(Records held in a dataset)
==*==
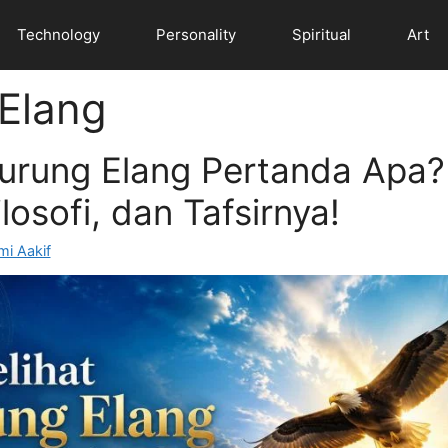
Technology
Personality
Spiritual
Art
Elang
urung Elang Pertanda Apa? 
losofi, dan Tafsirnya!
i Aakif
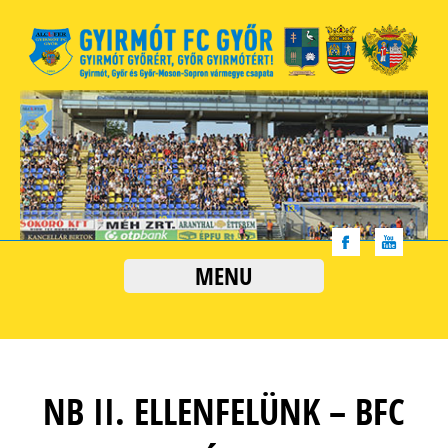
MENU
NB II. ELLENFELÜNK – BFC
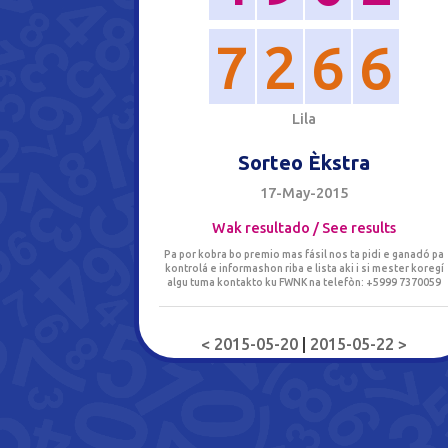
7
2
6
6
L
i
l
a
Sorteo Èkstra
17-May-2015
Wak resultado / See results
Pa por kobra bo premio mas fásil nos ta pidi e ganadó pa
kontrolá e informashon riba e lista aki i si mester koregí
algu tuma kontakto ku FWNK na telefòn: +5999 7370059
< 2015-05-20
|
2015-05-22 >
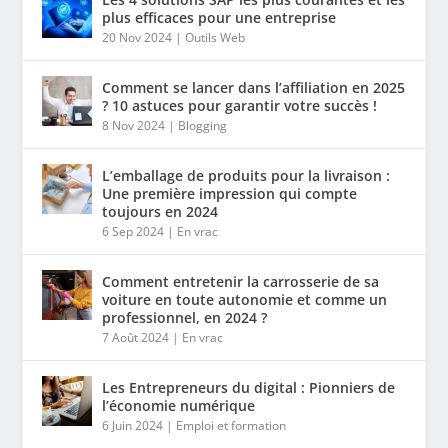
plus efficaces pour une entreprise
20 Nov 2024
|
Outils Web
Comment se lancer dans l’affiliation en 2025
? 10 astuces pour garantir votre succès !
8 Nov 2024
|
Blogging
L’emballage de produits pour la livraison :
Une première impression qui compte
toujours en 2024
6 Sep 2024
|
En vrac
Comment entretenir la carrosserie de sa
voiture en toute autonomie et comme un
professionnel, en 2024 ?
7 Août 2024
|
En vrac
Les Entrepreneurs du digital : Pionniers de
l’économie numérique
6 Juin 2024
|
Emploi et formation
==*==
PROBLEM TO WORK ON
Gather every line of the listing above that contains the string "pour", treating uppercase and lowercase letters as different.

EXERCISE RESULT
plus efficaces pour une entreprise
? 10 astuces pour garantir votre succès !
L’emballage de produits pour la livraison :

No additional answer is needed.